The European Commission also sent companies requests for information, but did not name names.

“The inspections and requests for information concern possible collusion in relation to the collection, treatment and recovery of end-of-life cars and vans which are considered waste,” the EU competition enforcer said in a statement.

Renault confirmed that it was visited by European Commission investigators and that it was cooperating fully. Meanwhile, Opel, a brand of the world fourth biggest carmaker Stellantis, said its offices had been searched by investigators.

“The subject of investigation is the area of recycling end-of-life vehicles,” Opel said in a statement. “Of course, we cooperate fully with the authorities.”

German carmaker BMW said it had received a request for information and would respond.

Mercedes Benz said it did not expect to be fined because it had approached the EU regulator and Britain’s Competition and Markets Authority (CMA) with information as a “leniency applicant.”

The CMA said it was investigating a number of unnamed automakers and some industry bodies in its own end-of-life vehicle probe, and that it was cooperating with the Commission.

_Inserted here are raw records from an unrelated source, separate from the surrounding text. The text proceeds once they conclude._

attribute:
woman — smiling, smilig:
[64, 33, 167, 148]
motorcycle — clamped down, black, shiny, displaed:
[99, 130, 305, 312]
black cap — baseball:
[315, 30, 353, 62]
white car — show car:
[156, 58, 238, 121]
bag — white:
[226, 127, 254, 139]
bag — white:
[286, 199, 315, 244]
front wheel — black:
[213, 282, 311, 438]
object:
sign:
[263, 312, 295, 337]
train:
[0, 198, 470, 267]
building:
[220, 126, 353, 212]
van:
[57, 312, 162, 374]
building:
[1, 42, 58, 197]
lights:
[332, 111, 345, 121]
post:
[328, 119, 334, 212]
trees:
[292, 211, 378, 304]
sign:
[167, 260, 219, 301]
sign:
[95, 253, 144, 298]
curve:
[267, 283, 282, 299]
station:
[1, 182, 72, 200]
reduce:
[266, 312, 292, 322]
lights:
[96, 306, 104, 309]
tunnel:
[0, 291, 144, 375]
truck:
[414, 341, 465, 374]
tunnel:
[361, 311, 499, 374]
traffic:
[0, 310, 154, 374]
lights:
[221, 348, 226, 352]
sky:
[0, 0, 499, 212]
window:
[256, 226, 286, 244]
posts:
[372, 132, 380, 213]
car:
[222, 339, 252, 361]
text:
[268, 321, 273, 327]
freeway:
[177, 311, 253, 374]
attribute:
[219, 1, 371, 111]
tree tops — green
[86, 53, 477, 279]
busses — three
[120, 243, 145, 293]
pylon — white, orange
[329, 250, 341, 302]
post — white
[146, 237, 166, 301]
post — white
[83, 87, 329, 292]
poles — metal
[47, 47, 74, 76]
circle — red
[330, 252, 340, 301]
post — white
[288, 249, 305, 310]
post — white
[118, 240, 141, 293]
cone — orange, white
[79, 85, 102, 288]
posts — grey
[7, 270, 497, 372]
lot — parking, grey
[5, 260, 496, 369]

Ford said in a statement that it had been served with a notice by CMA “relating to the recycling of old or written-off vehicles, specifically cars and vans, also known as end-of-life vehicles”.

“Given the situation is ongoing it would be inappropriate for us to say more at this stage except to state that we will fully cooperate with the CMA’s review,” the US carmaker said.

Volkswagen and its premium brand Audi both declined to comment. A spokesman for Ferrari said the carmaker had not been raided by investigators.

Companies found breaching EU cartel rules face fines up to 10% of their global turnover.

The Commission has in the past decade issued fines totalling about €2.2 billion against car parts cartels dealing in products ranging from brakes to wire harnesses, seat belts and air bags.